State only how many lines below include the string "wall".

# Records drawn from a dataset
=-=-=

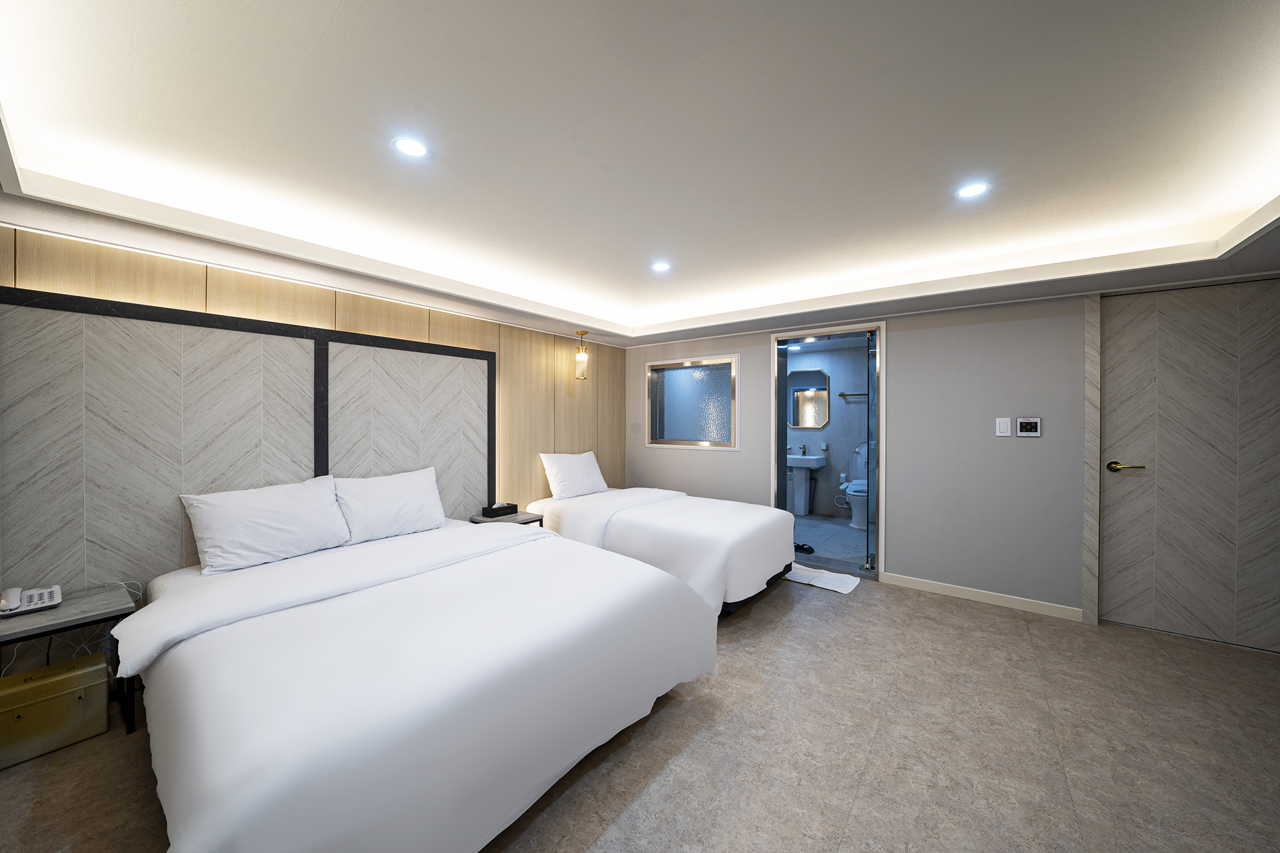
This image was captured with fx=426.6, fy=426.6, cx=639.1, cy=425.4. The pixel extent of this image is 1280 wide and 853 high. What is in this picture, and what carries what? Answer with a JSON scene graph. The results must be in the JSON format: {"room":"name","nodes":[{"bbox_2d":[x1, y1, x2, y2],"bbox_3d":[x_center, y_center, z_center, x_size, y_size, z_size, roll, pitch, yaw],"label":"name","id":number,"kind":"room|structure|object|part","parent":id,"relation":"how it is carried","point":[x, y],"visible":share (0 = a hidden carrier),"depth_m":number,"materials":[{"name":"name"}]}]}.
{"room":"bedroom","nodes":[
{"label":"bedroom","id":0,"kind":"room"},
{"bbox_2d":[0,221,621,661],"bbox_3d":[-1.558,0.092,3.192,0.153,2.427,4.833,0,0,37],"label":"wood panel wall","id":1,"kind":"structure","parent":0,"point":[231,284],"depth_m":3.13,"materials":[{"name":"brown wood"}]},
{"bbox_2d":[0,281,493,595],"bbox_3d":[-1.911,0.296,2.631,0.056,1.750,2.417,0,0,37],"label":"headboard","id":2,"kind":"object","parent":1,"relation":"attached to","point":[246,484],"visible":0.86,"depth_m":2.11,"materials":[{"name":"wood"}]},
{"bbox_2d":[0,570,1279,852],"bbox_3d":[0.584,1.314,1.633,5.140,0.101,5.363,0,0,37],"label":"floor","id":3,"kind":"structure","parent":0,"point":[857,817],"depth_m":1.65,"materials":[{"name":"beige tile"}]},
{"bbox_2d":[0,654,109,768],"bbox_3d":[-2.388,1.123,1.687,0.229,0.269,0.350,0,0,37],"label":"storage box","id":4,"kind":"object","parent":3,"relation":"on","point":[81,690],"visible":1,"depth_m":1.67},
{"bbox_2d":[0,583,141,733],"bbox_3d":[-2.394,1.007,1.719,0.404,0.494,0.461,0,0,37],"label":"nightstand","id":5,"kind":"object","parent":3,"relation":"on","point":[69,617],"visible":0.62,"depth_m":1.73,"materials":[{"name":"wood"}]},
{"bbox_2d":[0,584,63,616],"bbox_3d":[-2.509,0.701,1.742,0.200,0.081,0.177,0,0,37],"label":"telephone","id":6,"kind":"object","parent":5,"relation":"on","point":[46,595],"visible":0.99,"depth_m":1.73,"materials":[{"name":"white plastic"}]},
{"bbox_2d":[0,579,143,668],"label":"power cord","id":7,"kind":"object","parent":6,"relation":"attached to","point":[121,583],"visible":0.57,"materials":[{"name":"white plastic"}]},
{"bbox_2d":[118,507,716,852],"bbox_3d":[-0.956,0.830,2.014,1.997,0.867,1.876,0,0,37],"label":"bed","id":8,"kind":"object","parent":3,"relation":"on","point":[249,797],"visible":0.99,"depth_m":1.34,"materials":[{"name":"white fabric"}]},
{"bbox_2d":[179,476,351,575],"bbox_3d":[-1.916,0.508,2.249,0.302,0.372,0.666,0,0,37],"label":"pillow","id":9,"kind":"object","parent":8,"relation":"on","point":[276,518],"visible":0.99,"depth_m":2.14,"materials":[{"name":"white fabric"}]},
{"bbox_2d":[330,466,445,543],"bbox_3d":[-1.569,0.498,2.702,0.276,0.379,0.654,0,0,37],"label":"pillow","id":10,"kind":"object","parent":8,"relation":"on","point":[394,490],"visible":0.97,"depth_m":2.61,"materials":[{"name":"white fabric"}]},
{"bbox_2d":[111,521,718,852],"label":"duvet","id":11,"kind":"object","parent":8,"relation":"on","point":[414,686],"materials":[{"name":"white fabric"}]},
{"bbox_2d":[468,509,544,526],"bbox_3d":[-1.070,0.981,3.456,0.414,0.503,0.444,0,0,37],"label":"nightstand","id":12,"kind":"object","parent":3,"relation":"on","point":[482,520],"visible":0.26,"depth_m":3.38,"materials":[{"name":"grey wood"}]},
{"bbox_2d":[481,501,517,517],"bbox_3d":[-1.138,0.676,3.478,0.145,0.089,0.228,0,0,37],"label":"tissue box","id":13,"kind":"object","parent":12,"relation":"on","point":[494,510],"visible":0.99,"depth_m":3.42,"materials":[{"name":"black"}]},
{"bbox_2d":[520,483,800,615],"bbox_3d":[0.131,0.778,3.574,2.109,0.939,1.254,0,0,37],"label":"bed","id":14,"kind":"object","parent":3,"relation":"on","point":[634,525],"visible":0.73,"depth_m":3.04,"materials":[{"name":"white fabric"}]},
{"bbox_2d":[539,451,608,499],"bbox_3d":[-0.607,0.462,4.067,0.286,0.396,0.676,0,0,37],"label":"pillow","id":15,"kind":"object","parent":14,"relation":"on","point":[577,476],"visible":0.99,"depth_m":3.92,"materials":[{"name":"white fabric"}]},
{"bbox_2d":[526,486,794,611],"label":"duvet","id":16,"kind":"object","parent":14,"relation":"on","point":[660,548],"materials":[{"name":"white fabric"}]},
{"bbox_2d":[785,562,863,593],"bbox_3d":[1.424,1.234,3.494,0.626,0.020,0.416,0,0,37],"label":"bath mat","id":17,"kind":"object","parent":3,"relation":"on","point":[822,585],"visible":0.86,"depth_m":3.43,"materials":[{"name":"white fabric"}]},
{"bbox_2d":[0,0,1279,348],"bbox_3d":[0.590,-1.045,1.899,4.963,0.263,4.675,0,0,37],"label":"ceiling","id":18,"kind":"structure","parent":0,"point":[1265,190],"depth_m":1.55,"materials":[{"name":"white paint"}]},
{"bbox_2d":[391,136,427,157],"bbox_3d":[-0.866,-1.051,1.613,0.124,0.007,0.124,0,0,37],"label":"ceiling light","id":19,"kind":"object","parent":18,"relation":"in","point":[414,147],"visible":0.98,"depth_m":1.61,"materials":[{"name":"white"}]},
{"bbox_2d":[574,330,589,380],"bbox_3d":[-0.563,-0.674,4.144,0.130,0.481,0.131,0,0,37],"label":"pendant lamp","id":20,"kind":"object","parent":18,"relation":"hanging from","point":[582,357],"visible":0.99,"depth_m":4.12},
{"bbox_2d":[651,260,671,271],"bbox_3d":[0.145,-1.067,2.864,0.127,0.007,0.127,0,0,37],"label":"ceiling light","id":21,"kind":"object","parent":18,"relation":"in","point":[660,267],"visible":0.98,"depth_m":2.86,"materials":[{"name":"white"}]},
{"bbox_2d":[956,181,989,198],"bbox_3d":[1.486,-1.049,1.906,0.126,0.006,0.126,0,0,37],"label":"ceiling light","id":22,"kind":"object","parent":18,"relation":"in","point":[970,192],"visible":0.99,"depth_m":1.90,"materials":[{"name":"white"}]},
{"bbox_2d":[785,341,870,521],"bbox_3d":[2.686,0.024,5.927,2.374,2.399,0.126,0,0,37],"label":"bathroom wall","id":23,"kind":"structure","parent":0,"point":[852,406],"depth_m":5.86,"materials":[{"name":"tile"}]},
{"bbox_2d":[786,367,829,430],"bbox_3d":[2.343,-0.360,6.025,0.635,0.840,0.024,0,0,37],"label":"bathroom mirror","id":24,"kind":"object","parent":23,"relation":"attached to","point":[797,424],"visible":0.89,"depth_m":6.00,"materials":[{"name":"mirror"}]},
{"bbox_2d":[838,391,868,398],"bbox_3d":[2.922,-0.407,5.611,0.576,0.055,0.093,0,0,37],"label":"towel bar","id":25,"kind":"object","parent":23,"relation":"attached to","point":[842,394],"visible":0.68,"depth_m":5.63,"materials":[{"name":"gold metal"}]},
{"bbox_2d":[791,513,871,571],"bbox_3d":[2.038,1.273,4.908,2.116,0.105,2.342,0,0,37],"label":"bathroom floor","id":26,"kind":"structure","parent":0,"point":[815,545],"depth_m":4.61,"materials":[{"name":"tile"}]},
{"bbox_2d":[793,541,814,553],"bbox_3d":[1.607,1.206,4.230,0.237,0.069,0.130,0,0,37],"label":"shoe","id":27,"kind":"object","parent":26,"relation":"on","point":[802,545],"visible":0.82,"depth_m":4.19,"materials":[{"name":"black rubber"}]},
{"bbox_2d":[786,450,827,515],"bbox_3d":[2.183,0.744,5.841,0.601,0.940,0.479,0,0,37],"label":"pedestal sink","id":28,"kind":"object","parent":26,"relation":"on","point":[815,466],"visible":0.89,"depth_m":5.78,"materials":[{"name":"white ceramic"}]},
{"bbox_2d":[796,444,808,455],"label":"tap","id":29,"kind":"object","parent":28,"relation":"on","point":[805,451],"visible":0.99,"depth_m":5.78,"materials":[{"name":"gold metal"}]},
{"bbox_2d":[841,441,869,529],"bbox_3d":[2.758,0.746,5.315,0.465,0.960,0.775,0,0,37],"label":"toilet","id":30,"kind":"object","parent":26,"relation":"on","point":[857,481],"visible":0.53,"depth_m":5.19,"materials":[{"name":"white ceramic"}]},
{"bbox_2d":[624,273,1279,633],"bbox_3d":[1.821,0.037,3.628,4.850,2.450,0.176,0,0,37],"label":"back wall","id":31,"kind":"structure","parent":0,"point":[707,469],"depth_m":3.14,"materials":[{"name":"grey paint"}]},
{"bbox_2d":[645,353,738,449],"bbox_3d":[0.536,-0.229,4.505,1.126,0.922,0.110,0,0,37],"label":"interior window","id":32,"kind":"structure","parent":31,"relation":"in","point":[670,421],"depth_m":4.48,"materials":[{"name":"glass"}]},
{"bbox_2d":[771,319,886,580],"bbox_3d":[1.672,0.224,3.834,0.940,2.061,0.335,0,0,37],"label":"door frame","id":33,"kind":"structure","parent":31,"relation":"in","point":[775,459],"depth_m":3.70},
{"bbox_2d":[861,331,879,575],"bbox_3d":[2.073,0.303,3.866,0.086,1.977,0.692,0,0,23],"label":"glass door","id":34,"kind":"structure","parent":33,"relation":"attached to","point":[867,545],"depth_m":3.63,"materials":[{"name":"clear glass"}]},
{"bbox_2d":[877,571,1085,621],"bbox_3d":[2.376,1.215,3.080,1.154,0.083,0.013,0,0,37],"label":"baseboard","id":35,"kind":"structure","parent":31,"relation":"attached to","point":[927,585],"depth_m":3.02,"materials":[{"name":"white paint"}]},
{"bbox_2d":[995,417,1011,436],"bbox_3d":[2.567,0.009,3.012,0.074,0.123,0.012,0,0,37],"label":"light switch","id":36,"kind":"object","parent":31,"relation":"attached to","point":[1005,424],"visible":0.96,"depth_m":3.01,"materials":[{"name":"white plastic"}]},
{"bbox_2d":[1015,416,1041,436],"bbox_3d":[2.689,0.010,2.953,0.130,0.129,0.023,0,0,37],"label":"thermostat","id":37,"kind":"object","parent":31,"relation":"attached to","point":[1028,426],"visible":0.98,"depth_m":2.95,"materials":[{"name":"white plastic"}]},
{"bbox_2d":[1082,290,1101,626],"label":"door frame","id":38,"kind":"structure","parent":31,"relation":"attached to","point":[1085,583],"depth_m":2.70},
{"bbox_2d":[1096,276,1278,648],"bbox_3d":[3.371,0.214,2.464,0.975,2.086,0.097,0,0,37],"label":"door","id":39,"kind":"structure","parent":31,"relation":"in","point":[1108,431],"depth_m":2.54,"materials":[{"name":"wood"}]},
{"bbox_3d":[3.008,0.266,2.665,0.183,0.066,0.108,0,0,37],"label":"brass lever handle","id":40,"kind":"part","parent":39,"relation":"part of","materials":[{"name":"gold metal"}]}
]}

=-=-=

# WRITTEN SOLUTION
3